The stock market crash in March scared many, myself included. A couple of weeks later, I started wondering about when to get back into investing as I was scared of missing the rebound. Maybe you’re in the same boat, sitting on cash and worried about missing out on the recovery in stock prices over the next few weeks. In any case, how do you get back into the stock market and not miss out on the recovery?
First, always remember that timing the market is never a good idea. I promise, if you can find someone who can perfectly time the stock market, then you’ve found yourself a billionaire.
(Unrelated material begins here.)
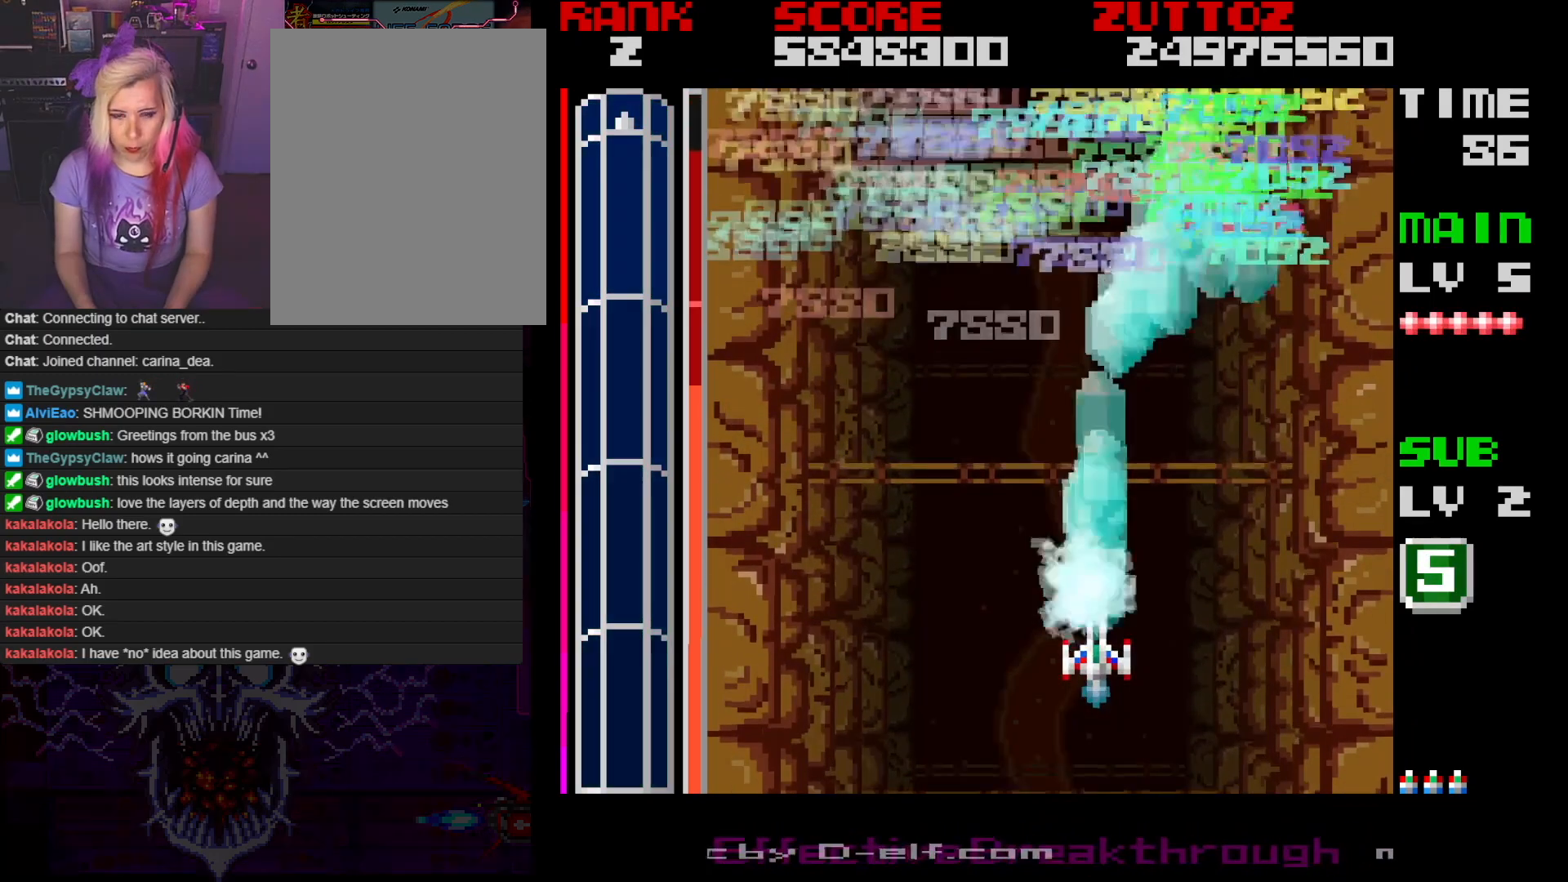
{"buttons": [], "events": [[133, "DPAD_LEFT", "down"], [150, "DPAD_DOWN", "down"], [267, "DPAD_LEFT", "up"], [350, "DPAD_DOWN", "up"]]}
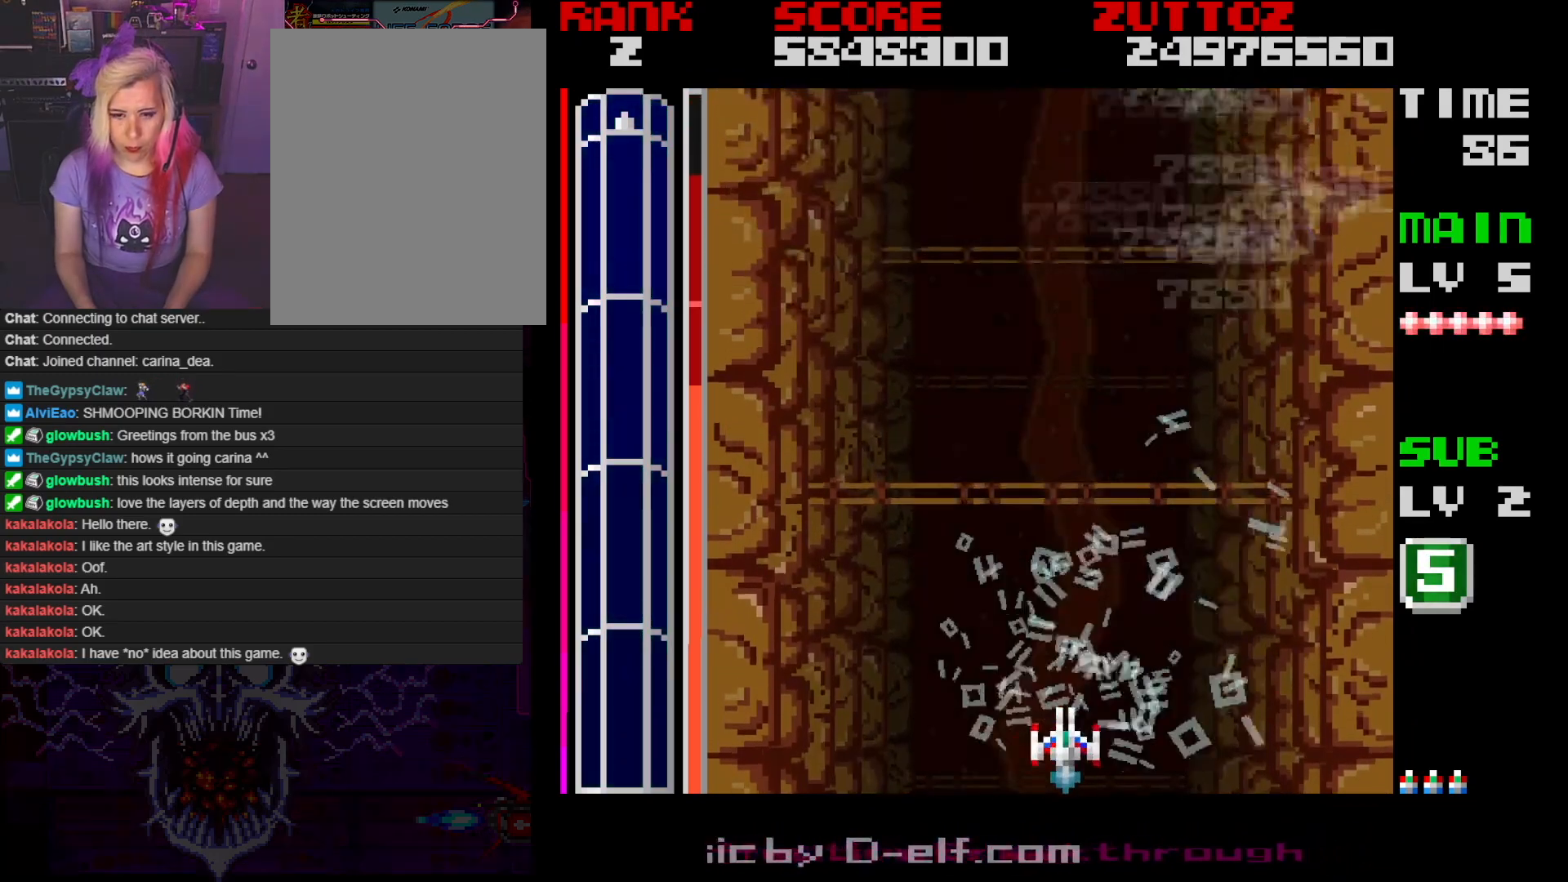
{"buttons": [], "events": []}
First thing to remember is, since investing in the stock market is always risky, a downturn is only bad if you need your money soon. This is why you shouldn’t buy stocks with money you’ll need in the next couple of years. In any case, if you do want to get back into the market, consider doing the following.
Boost Your Emergency Fund
Perhaps one of the most important rules of investing is to never use money you need for living expenses. To avoid feeling as though your financial future is going down the drain, keep enough money in an emergency fund. If you anticipate needing that money in two years or less, then a better alternative would be putting it in money markets or CDs that you can draw on. It’s easier to relax and let your long-term investing work when you know that your cash needs are taken care of in the short-term.
Set Your Allocation
Before you can even start investing, make sure you figure out how much of your portfolio you want in stocks under “normal” conditions. Your allocation would probably depend on your investing goal and age. Setting a baseline would help you avoid making panic decisions.
Have a Solid Plan
A stable financial plan will take stock market volatility into account. Regardless of whether you’re a novice or expert, understanding your emotional fortitude, investing objectives and time horizon will help shape the plan.
Investing should not be emotional. It should be very rational and it should key off of a financial plan.
There are plenty of ways of investing and many investing theories. Finding one that suits you and sticking with it is the key to making your plan work.
Remember Your Risk Tolerance
You have to realize that investing in the stock market is inherently risky. What makes winning long-term returns is being able to ride out the unpleasantness and remain invested for the eventual recovery. If you’re the type to panic during times of stock market volatility, it won’t matter if you can double or triple your money in a particular holding because you won’t make it to the end — at least not with your sanity intact. A financial plan only works when you can stick with it. You can do that if you know how much volatility you’re willing to stomach in exchange for higher potential returns.
Be careful to not let your fear of regretting a decision paralyze you. This is when you don’t invest because you are afraid of buying at the top and losing money. And then when the market goes up without you, you end up feeling like kicking yourself. The best way to deal with this is to average your positions over time. Rather than trying to time the market, just buy in at a range of different price points. You can do this by investing equal dollar amounts in the market at regular intervals of time.
Don’t Forget About Stop-Loss Orders
If you buy individual stocks or ETFs, you can put a stop-loss avoid losing a lot of money. A stop-loss order is placed with your brokerage to buy or sell once the stock reaches a certain price. For example, if you set a stop-loss order for 10% below the price at which you bought the stock, it will limit your loss to 10%. A stop-loss order would be a good way to mitigate the downside when the stock market does down.